Friday, July 25, 2008

THERE IS NO MORE HOPELESS EXPRESSION THAN "WE MUST REMEMBER" WHEN IT COMES TO PAST HORRORS

POSTED RESPONSE TO A COLUMN BY INAYAT BUNGLAWALA IN THE GUARDIAN

Sorry, but there is no more hopeless expression in human affairs than, "We must remember," no matter what the subject.

People have a built-in propensity to forget the painful. It is a psychological-health mechanism.

Americans have already forgotten their holocaust of Vietnam - except for thinning-haired, big-bellied veterans leaving teddy bears at the memorial in Washington.

I say they've forgotten because they've repeated the idiocy in Iraq, achieving absolutely nothing just as the 3 million deaths in Vietnam achieved nothing.

The Armenian Holocaust is almost forgotten, except by Armenians who have intense personal interest.

The horrors of the Belgian Congo, a million dead, are virtually forgotten.

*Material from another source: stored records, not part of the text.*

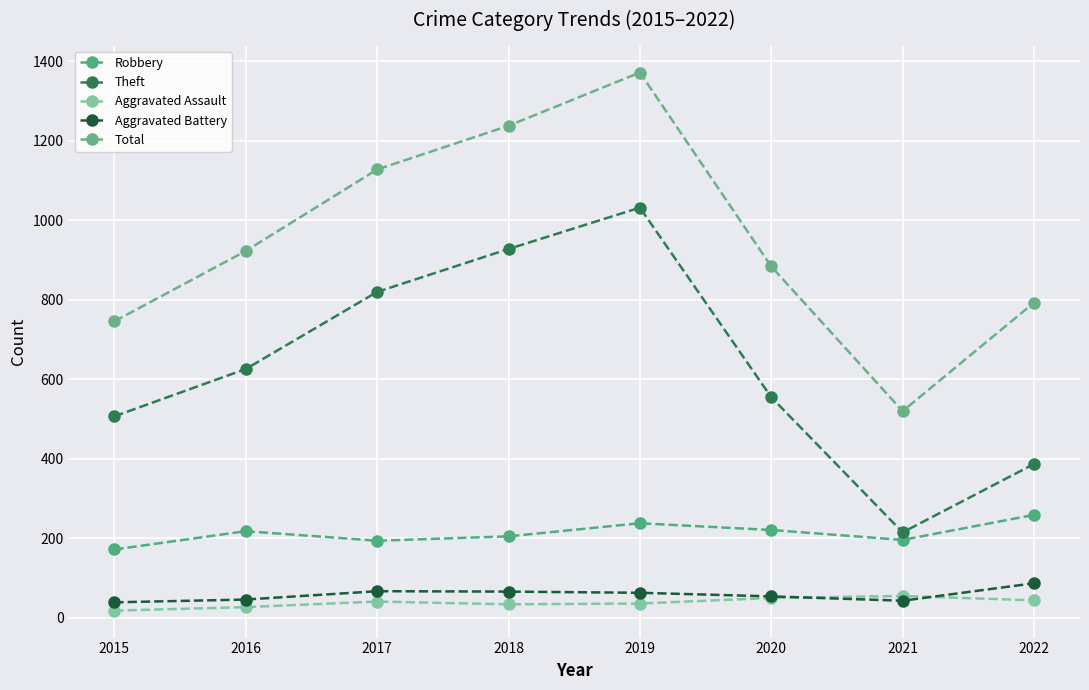

Reading left to right, extract all data points from this chart.

Robbery: 172	218	194	205	238	221	196	259
Theft: 507	626	820	928	1032	555	215	387
Aggravated Assault: 18	27	41	34	36	50	55	44
Aggravated Battery: 39	46	67	66	63	54	43	87
Total: 746	923	1128	1238	1372	884	520	793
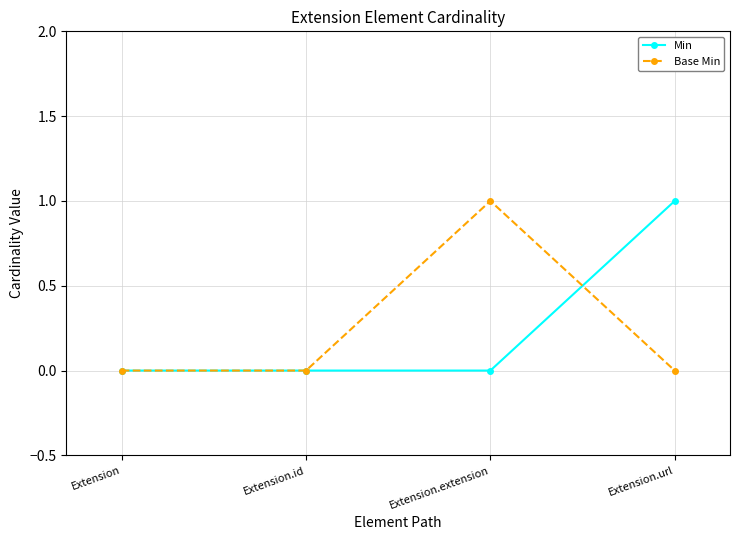

At which label does Min reach its peak?

Extension.url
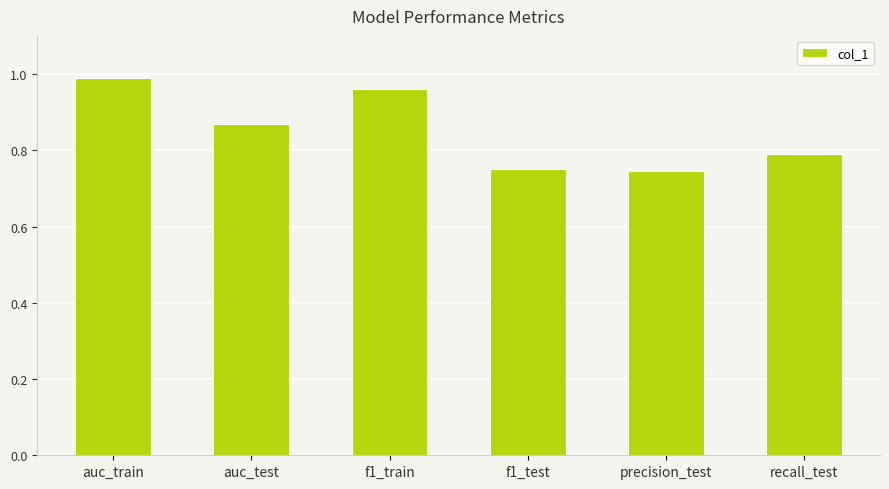

True or false: the data shows 1.1 at recall_test.

False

Stalin's ghastly terror is largely forgotten. He is rather a hero to many Russians.

Russia's unbelievably terrible struggle to beat Hitler - 27 million killed and some of the biggest battles in human history - isn't even known outside Russia for the most part. Americans actually think they won the war in Europe, a sheer fantasy.

America never really tries to remember slavery. There isn't so much as a monument in Washington to that great shame, and there has never been reparations for all that misery and plunder.

Mao is responsible for as many as 70 million deaths, according to recent biographers, yet there is his face on all denominations of currency in China.

Getting worked up about remembering is pretty much a waste of human energy.